Da laico nella città – Rubrica a cusa di Daniele Rocchetti

Continua il dibattito sul tema.
Altre testimonianze, altri punti di vista
  • “Non è il mio specifico”. Troppo concentrati su noi stessi. Qualcuno scriveva: “Quando il presente è problematico si cerca sempre la radicalità degli altrove”. Che il presente sia problematico è sotto gli occhi di tutti, anche di noi preti e proprio per questo la paura fa cercare altrove, un altrove che spesso diventa desiderio di una terra promessa, all’indietro o in avanti, con fughe che non affrontano il presente.

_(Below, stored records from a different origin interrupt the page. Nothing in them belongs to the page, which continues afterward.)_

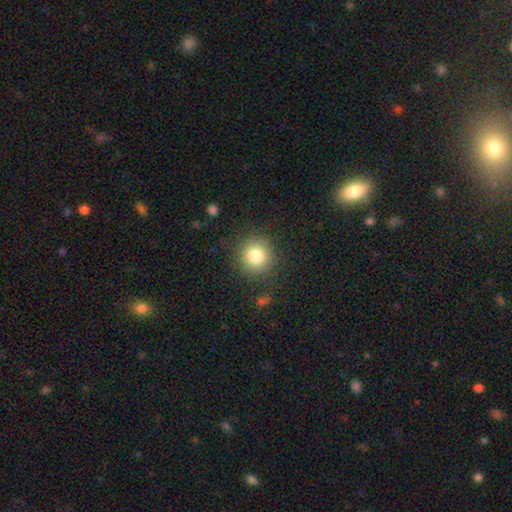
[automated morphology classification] The model was most divided on "smooth or featured": smooth: 81%, star or artifact: 11%, featured or disk: 8%. More confident: how rounded — round (93%); merging — none (88%).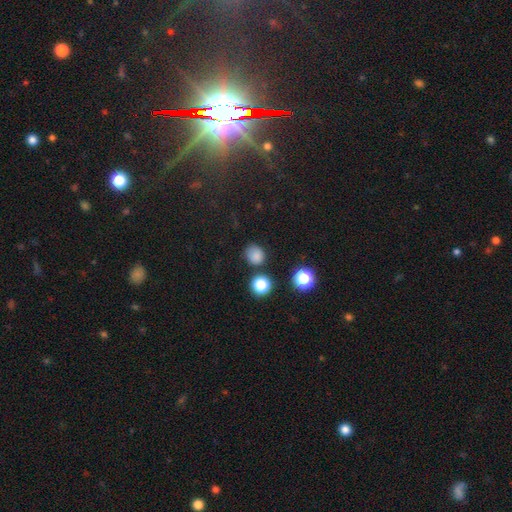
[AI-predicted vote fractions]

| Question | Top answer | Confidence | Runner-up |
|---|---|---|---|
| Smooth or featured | smooth | 78% | star or artifact (17%) |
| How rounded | round | 73% | in between (26%) |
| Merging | none | 75% | minor disturbance (15%) |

  • Spesso sento da confratelli: “Ma questo non è il mio specifico”. Non è mio specifico l’Oratorio, non lo è la scuola, non lo è l’accompagnamento spirituale, non lo è il Cre, non lo è andare dai malati, non lo è lo stare in chiesa… Mi chiedo cosa sia allora? Certo, è più rassicurante una liturgia secondo le rubriche, una pianeta ricamata giardino, un merletto di lino a punto rinascimento. Ma lo è anche una liturgia aggiustata su misura dal presidente che si sente unico gestore del sacro, con protagonismi e fuochi d’artificio per strabiliare, lo è anche il volere essere originali a tutti i costi dimenticando che l’originalità è già nel Vangelo.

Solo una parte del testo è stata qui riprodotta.